At the same time, Pivotal announced it is making a library of machine learning algorithms, called MADlib, available under an open source Apache license. Those algorithms were developed by Pivotal in conjunction with University of California, Berkeley, Stanford University, University of Florida and Pivotal customers.
Gavin Sherry, vice president and CTO for data at Pivotal, says that rather than continuing to fragment the number of SQL engines that IT organizations might need to support on top of Hadoop over time, Pivotal is making the case for rallying around a single open source SQL engine. Initial support for that is coming from Hortonworks, one of the leading providers of a distribution of Hadoop, and AltiScale, a provider of Hadoop service delivered via the cloud.

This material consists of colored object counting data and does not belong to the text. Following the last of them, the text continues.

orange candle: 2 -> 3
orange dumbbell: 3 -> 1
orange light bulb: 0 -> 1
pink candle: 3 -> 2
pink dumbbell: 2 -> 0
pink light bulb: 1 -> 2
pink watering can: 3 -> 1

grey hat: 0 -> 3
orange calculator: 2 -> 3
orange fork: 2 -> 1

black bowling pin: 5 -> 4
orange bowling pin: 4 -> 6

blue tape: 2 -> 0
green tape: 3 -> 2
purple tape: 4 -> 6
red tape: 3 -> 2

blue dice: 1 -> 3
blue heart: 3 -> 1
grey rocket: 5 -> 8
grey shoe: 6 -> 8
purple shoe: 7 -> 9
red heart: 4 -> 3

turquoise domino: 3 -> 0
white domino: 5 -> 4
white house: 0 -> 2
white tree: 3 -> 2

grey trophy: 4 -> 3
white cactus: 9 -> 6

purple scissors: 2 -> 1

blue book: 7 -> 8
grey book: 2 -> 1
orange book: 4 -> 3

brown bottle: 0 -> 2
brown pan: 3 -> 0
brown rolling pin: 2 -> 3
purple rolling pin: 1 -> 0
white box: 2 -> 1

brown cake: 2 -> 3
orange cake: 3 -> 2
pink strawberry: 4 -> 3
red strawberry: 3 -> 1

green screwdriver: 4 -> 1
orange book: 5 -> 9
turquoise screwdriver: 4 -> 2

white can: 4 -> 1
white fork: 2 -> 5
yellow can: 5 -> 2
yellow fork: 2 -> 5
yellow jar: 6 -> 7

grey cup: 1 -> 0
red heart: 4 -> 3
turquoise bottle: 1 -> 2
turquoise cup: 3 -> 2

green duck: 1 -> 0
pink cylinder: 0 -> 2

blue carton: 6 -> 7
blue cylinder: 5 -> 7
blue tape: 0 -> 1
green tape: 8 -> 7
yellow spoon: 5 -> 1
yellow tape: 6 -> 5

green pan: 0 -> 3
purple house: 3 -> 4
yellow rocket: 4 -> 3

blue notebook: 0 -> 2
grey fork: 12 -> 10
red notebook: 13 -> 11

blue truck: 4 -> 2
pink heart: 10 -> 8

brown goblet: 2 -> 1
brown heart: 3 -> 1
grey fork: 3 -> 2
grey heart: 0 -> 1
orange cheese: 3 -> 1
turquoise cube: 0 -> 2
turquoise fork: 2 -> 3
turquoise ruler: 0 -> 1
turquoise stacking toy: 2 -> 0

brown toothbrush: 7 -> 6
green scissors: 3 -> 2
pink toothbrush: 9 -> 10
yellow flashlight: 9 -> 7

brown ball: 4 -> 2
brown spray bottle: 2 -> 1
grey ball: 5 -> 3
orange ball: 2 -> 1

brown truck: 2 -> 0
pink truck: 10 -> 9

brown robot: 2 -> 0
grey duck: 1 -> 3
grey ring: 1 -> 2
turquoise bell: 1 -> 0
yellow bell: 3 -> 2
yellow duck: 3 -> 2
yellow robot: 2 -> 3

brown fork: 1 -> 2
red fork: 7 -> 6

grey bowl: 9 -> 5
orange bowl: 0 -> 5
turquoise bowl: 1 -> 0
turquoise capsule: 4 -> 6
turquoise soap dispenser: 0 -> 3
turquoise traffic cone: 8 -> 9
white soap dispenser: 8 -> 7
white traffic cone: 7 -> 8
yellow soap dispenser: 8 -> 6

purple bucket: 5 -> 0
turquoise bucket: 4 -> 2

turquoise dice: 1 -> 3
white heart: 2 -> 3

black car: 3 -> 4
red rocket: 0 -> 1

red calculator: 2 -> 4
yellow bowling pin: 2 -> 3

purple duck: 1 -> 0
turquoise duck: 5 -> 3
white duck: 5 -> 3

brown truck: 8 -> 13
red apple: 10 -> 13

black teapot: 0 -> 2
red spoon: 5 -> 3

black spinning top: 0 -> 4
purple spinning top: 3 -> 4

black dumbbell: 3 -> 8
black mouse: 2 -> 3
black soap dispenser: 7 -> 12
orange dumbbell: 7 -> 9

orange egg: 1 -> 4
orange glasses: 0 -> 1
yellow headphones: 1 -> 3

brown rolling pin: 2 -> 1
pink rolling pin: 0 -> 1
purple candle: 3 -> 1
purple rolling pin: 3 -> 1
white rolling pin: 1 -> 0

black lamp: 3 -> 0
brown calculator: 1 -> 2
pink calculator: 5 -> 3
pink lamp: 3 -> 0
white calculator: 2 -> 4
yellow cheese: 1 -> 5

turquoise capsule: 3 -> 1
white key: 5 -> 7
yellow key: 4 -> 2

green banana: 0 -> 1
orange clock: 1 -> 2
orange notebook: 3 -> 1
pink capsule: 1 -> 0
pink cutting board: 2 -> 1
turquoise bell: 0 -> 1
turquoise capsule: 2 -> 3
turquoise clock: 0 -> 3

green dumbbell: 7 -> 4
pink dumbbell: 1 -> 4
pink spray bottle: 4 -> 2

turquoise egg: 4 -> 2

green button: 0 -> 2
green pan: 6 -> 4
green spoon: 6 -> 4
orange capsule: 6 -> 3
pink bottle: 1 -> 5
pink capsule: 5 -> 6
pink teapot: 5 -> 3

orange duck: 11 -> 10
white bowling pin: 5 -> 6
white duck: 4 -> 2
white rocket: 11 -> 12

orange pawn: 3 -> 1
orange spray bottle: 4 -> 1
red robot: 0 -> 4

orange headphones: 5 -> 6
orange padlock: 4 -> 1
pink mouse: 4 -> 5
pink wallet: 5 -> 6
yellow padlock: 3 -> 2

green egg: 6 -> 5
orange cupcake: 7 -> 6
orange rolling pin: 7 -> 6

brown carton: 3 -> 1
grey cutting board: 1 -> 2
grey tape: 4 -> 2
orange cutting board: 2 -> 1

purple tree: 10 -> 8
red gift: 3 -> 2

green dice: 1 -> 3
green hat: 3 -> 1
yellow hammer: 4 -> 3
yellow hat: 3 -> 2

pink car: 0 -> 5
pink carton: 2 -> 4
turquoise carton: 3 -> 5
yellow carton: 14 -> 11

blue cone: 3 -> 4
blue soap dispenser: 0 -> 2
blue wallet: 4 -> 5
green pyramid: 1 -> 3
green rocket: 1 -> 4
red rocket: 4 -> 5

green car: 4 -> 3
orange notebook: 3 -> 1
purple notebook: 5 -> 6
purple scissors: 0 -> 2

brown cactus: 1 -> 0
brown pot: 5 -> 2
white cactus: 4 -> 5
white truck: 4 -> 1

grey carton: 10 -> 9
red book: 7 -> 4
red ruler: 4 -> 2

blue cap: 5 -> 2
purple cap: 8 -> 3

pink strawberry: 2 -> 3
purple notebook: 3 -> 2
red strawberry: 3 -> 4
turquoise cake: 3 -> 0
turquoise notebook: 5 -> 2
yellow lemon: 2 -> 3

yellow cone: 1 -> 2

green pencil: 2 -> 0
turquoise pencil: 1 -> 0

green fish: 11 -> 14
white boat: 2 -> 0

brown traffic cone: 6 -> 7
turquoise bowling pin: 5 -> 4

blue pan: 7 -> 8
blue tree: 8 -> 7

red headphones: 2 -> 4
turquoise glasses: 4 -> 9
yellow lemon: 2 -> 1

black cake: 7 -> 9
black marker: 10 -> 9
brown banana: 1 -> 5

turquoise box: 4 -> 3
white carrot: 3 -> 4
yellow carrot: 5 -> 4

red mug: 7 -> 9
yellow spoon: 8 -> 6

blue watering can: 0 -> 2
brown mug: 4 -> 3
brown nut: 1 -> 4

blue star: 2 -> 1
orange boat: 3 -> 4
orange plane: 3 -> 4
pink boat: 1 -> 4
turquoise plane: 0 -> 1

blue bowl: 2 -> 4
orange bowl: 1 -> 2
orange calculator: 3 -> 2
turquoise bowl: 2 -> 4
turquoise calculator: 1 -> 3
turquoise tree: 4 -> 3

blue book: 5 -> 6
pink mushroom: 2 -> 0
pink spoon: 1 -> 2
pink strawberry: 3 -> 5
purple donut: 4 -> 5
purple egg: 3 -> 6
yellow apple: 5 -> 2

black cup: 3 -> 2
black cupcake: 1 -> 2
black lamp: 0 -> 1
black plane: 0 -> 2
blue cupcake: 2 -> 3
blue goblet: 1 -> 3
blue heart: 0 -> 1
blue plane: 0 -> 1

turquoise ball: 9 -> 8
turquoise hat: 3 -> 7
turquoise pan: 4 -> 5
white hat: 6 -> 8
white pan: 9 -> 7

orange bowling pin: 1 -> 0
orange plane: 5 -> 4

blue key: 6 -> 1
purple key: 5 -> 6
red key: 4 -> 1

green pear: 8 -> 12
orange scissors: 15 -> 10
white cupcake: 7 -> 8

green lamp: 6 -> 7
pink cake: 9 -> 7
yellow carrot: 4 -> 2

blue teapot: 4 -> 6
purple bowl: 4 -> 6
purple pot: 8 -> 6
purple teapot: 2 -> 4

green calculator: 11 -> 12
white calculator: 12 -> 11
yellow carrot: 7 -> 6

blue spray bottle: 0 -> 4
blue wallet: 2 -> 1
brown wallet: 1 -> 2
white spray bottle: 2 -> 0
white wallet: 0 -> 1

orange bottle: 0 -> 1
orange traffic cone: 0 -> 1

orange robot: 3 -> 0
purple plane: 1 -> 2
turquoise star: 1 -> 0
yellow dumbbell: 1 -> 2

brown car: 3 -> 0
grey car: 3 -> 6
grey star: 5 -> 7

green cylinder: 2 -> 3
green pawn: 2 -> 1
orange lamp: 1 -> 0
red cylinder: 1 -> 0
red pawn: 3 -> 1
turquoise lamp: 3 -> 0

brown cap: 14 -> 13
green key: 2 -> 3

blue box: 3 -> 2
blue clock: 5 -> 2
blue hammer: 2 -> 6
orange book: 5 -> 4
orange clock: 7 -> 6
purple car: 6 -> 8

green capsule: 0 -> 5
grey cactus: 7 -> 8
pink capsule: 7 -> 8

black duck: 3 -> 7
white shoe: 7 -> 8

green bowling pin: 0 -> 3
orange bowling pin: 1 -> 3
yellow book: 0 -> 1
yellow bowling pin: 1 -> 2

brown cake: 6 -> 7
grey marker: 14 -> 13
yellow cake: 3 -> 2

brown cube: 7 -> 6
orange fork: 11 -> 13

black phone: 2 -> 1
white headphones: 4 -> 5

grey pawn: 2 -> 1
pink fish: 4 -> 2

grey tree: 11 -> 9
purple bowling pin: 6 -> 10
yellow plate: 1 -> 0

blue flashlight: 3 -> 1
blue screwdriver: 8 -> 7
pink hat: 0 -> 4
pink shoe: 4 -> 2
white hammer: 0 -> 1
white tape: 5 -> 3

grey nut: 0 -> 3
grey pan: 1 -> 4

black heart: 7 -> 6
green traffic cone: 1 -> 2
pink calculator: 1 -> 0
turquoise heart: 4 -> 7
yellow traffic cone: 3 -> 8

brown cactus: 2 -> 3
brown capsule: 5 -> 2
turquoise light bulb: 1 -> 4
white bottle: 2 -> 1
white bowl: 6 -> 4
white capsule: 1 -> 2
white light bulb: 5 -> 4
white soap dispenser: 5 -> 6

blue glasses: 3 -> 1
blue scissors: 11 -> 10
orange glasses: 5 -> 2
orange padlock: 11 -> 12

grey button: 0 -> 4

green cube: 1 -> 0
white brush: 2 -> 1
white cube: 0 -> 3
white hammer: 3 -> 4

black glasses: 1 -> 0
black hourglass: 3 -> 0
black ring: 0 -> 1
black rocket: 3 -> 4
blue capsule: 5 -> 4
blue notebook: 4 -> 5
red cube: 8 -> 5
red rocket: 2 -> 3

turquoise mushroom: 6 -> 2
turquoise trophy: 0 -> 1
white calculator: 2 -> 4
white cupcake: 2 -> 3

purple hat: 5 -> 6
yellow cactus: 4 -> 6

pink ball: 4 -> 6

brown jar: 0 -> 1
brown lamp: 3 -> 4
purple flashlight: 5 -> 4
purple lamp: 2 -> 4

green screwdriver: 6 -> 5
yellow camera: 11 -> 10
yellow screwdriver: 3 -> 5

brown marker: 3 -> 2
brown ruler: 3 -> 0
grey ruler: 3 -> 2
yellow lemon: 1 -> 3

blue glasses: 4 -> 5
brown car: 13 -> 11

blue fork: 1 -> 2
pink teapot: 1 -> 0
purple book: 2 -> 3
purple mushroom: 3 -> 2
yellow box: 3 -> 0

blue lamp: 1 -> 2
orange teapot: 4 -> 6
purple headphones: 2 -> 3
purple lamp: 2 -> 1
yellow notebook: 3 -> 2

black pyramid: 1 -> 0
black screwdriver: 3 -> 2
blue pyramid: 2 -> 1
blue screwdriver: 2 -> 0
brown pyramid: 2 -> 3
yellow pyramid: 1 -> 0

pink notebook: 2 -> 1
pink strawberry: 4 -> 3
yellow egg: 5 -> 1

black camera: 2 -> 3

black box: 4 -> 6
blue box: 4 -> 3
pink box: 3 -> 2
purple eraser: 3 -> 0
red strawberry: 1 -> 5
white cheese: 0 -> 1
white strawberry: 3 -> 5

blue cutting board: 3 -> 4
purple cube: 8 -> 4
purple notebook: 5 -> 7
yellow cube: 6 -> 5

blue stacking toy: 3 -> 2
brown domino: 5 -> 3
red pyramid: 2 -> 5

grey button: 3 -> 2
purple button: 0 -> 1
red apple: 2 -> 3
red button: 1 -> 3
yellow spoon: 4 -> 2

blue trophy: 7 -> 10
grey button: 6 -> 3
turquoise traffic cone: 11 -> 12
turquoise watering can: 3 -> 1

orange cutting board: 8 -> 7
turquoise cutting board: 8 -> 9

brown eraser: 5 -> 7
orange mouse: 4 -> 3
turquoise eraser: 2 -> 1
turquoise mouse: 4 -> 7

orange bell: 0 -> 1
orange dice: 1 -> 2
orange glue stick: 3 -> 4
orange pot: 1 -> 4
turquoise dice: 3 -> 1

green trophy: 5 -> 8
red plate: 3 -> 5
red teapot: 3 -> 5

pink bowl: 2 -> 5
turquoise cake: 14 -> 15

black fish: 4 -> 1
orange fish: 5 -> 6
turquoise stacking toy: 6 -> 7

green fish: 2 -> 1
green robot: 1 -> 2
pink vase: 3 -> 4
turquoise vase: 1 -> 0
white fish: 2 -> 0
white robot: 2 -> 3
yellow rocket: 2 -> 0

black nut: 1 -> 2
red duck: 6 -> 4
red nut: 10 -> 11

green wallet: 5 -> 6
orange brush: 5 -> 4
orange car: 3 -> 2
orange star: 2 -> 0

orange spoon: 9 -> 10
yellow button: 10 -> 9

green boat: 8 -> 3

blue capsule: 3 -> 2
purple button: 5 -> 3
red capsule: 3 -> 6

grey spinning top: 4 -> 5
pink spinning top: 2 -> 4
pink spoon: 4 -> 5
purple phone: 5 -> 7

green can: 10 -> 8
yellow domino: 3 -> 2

For all the hype surrounding Hadoop, the primary way that organizations of all sizes continue to interact with data is SQL. Billions of dollars of investments in SQL applications have made SQL the lingua franca for business applications. In time, other approaches to interacting with large amounts of data, such as Apache Spark and document databases based on JSON, will continue to gain traction. But for the foreseeable future, SQL will continue to dominate the query landscape.
The degree to which individual SQL engines running on top of Hadoop will add value to that equation, however, is debatable. Rather than force IT organizations and developers to master the nuances of individual SQL engines, Sherry says the time has come to accelerate usage of SQL within a Hadoop environment by creating a single open source implementation.